遠くへ行っちゃった先輩へ

 お別れ会のシメの言葉が「またな」なんて、あまりにも軽すぎます。
 これから上京するっていうのに、明日もまた会える気になっちゃうじゃないですか。
 ほんとに、らしいといえばらしいですけど、先輩は最後までいじわるでしたね。

 思えば初めて会った時から、先輩はずっと変わっていません。
 私のみつあみを変にふったり結んだり、隙あらばおもちゃのかわりにして。
 それで無邪気に笑っているものだから、髪型、変えたくでも変えられなかったんですよ。
 おかげで髪にくせがついちゃいました。むしろ自然なウェーブがいい感じかも?
 先輩には関係のない話ですが、私、先輩がいなくなったらみつあみを止めます。
 ほどいて、もう少しオトナっぽい髪型にします。

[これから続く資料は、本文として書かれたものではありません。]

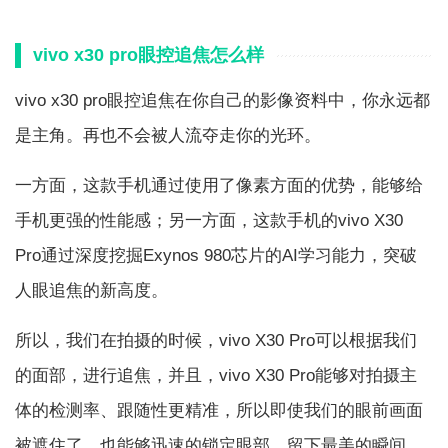
vivo x30 pro眼控追焦怎么样
vivo x30 pro眼控追焦在你自己的影像资料中，你永远都
是主角。再也不会被人流夺走你的光环。
一方面，这款手机通过使用了像素方面的优势，能够给
手机更强的性能感；另一方面，这款手机的vivo X30
Pro通过深度挖掘Exynos 980芯片的AI学习能力，突破
人眼追焦的新高度。
所以，我们在拍摄的时候，vivo X30 Pro可以根据我们
的面部，进行追焦，并且，vivo X30 Pro能够对拍摄主
体的检测率、跟随性更精准，所以即使我们的眼前画面
被遮住了，也能够迅速的锁定眼部，留下最美的瞬间。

できればウェーブを生かした感じの。
 だから、もしかしたら、モテちゃうかもしれませんよ?
 そうなったら先輩のせいですからね。
 可愛くなった私と私を好きでいてくれる彼氏のツーショット、送ってやりますから。
 それまでアドレス、変えないでくださいね。

 先輩、知っていますか?
 私、しがない後輩ですけど、これでもいじわるな先輩の後輩なんですよ?
 だから、私のこのいじわるも、先輩から学んだものなんです。
 先輩がこの手紙をどこで読んでいるかはわかりません。
 船か、電車か、バスか、ひこうきか。
 いっそ人力車とかでもいいです。新しいお部屋だったらサイコーです。
 私たちの町から離れていればいるほどいいなと思います。
 かばんの奥に押しやったから、そう簡単には見つからないはずですが。

 さて先輩。私、ずっと先輩のことが好きでした。
 初めてみつあみをいじられてから、2年間、ずっと好きでした。